:: Dataset content ::

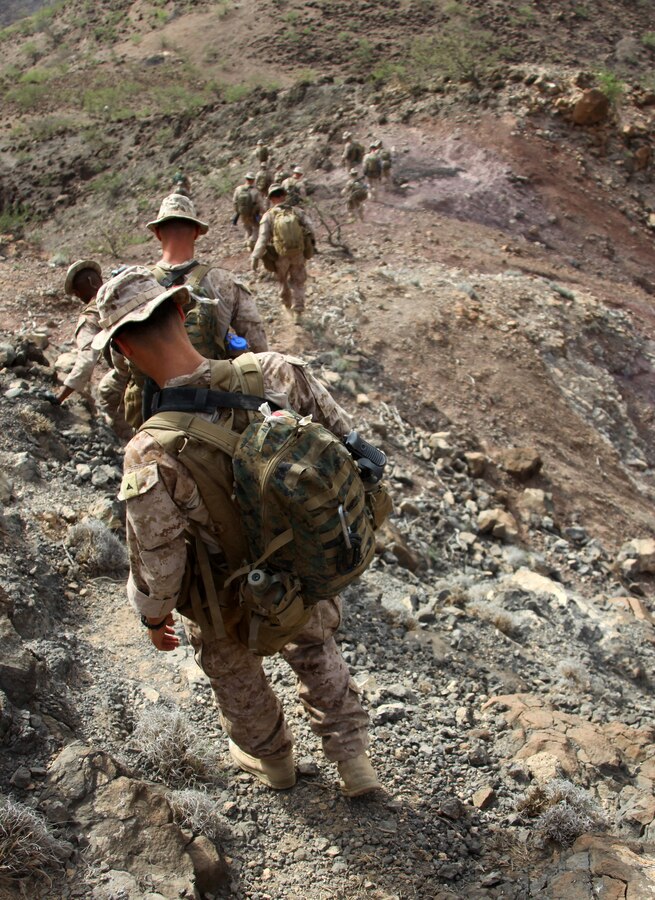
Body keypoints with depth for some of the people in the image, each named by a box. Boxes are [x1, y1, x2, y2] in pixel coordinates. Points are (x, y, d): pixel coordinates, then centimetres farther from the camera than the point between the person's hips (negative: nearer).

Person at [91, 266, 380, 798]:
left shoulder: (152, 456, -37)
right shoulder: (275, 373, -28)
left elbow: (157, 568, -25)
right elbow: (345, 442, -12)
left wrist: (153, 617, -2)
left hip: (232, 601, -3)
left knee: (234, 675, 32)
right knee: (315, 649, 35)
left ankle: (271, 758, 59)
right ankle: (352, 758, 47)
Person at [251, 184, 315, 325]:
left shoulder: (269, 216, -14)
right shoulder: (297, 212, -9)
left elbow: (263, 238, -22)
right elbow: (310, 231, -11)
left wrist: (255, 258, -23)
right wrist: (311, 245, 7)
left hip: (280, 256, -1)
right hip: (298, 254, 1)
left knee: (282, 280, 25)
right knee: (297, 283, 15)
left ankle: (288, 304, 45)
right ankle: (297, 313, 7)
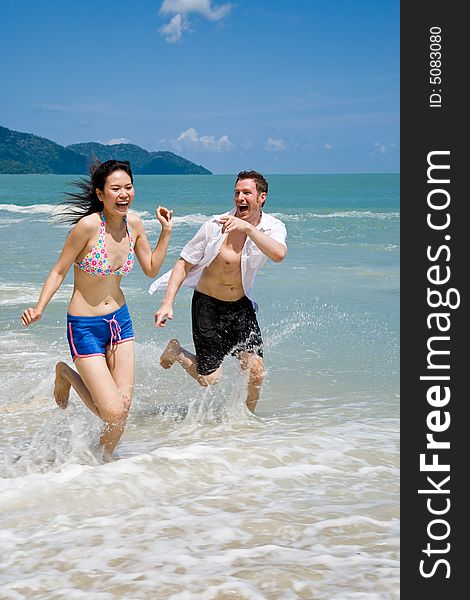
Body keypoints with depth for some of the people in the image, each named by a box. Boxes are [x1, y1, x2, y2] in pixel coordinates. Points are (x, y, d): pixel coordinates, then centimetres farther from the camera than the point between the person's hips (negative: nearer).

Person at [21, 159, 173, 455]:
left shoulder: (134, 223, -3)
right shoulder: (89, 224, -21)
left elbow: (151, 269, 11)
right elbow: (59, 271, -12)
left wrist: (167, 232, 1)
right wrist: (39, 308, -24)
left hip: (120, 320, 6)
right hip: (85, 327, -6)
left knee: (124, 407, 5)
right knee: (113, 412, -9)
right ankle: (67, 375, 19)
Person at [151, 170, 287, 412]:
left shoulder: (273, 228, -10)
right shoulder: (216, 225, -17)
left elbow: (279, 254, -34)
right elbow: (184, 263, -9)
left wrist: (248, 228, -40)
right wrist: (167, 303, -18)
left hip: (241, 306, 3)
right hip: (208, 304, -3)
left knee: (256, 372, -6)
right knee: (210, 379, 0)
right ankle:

:::

### Required action
Go through the records and gather the lines that hold "knee".

### Expected answer
left knee: (234, 675, 32)
right knee: (315, 649, 35)
left knee: (282, 280, 25)
right knee: (297, 283, 15)
left knee: (124, 407, 5)
right knee: (113, 412, -9)
left knee: (256, 372, -6)
right knee: (210, 379, 0)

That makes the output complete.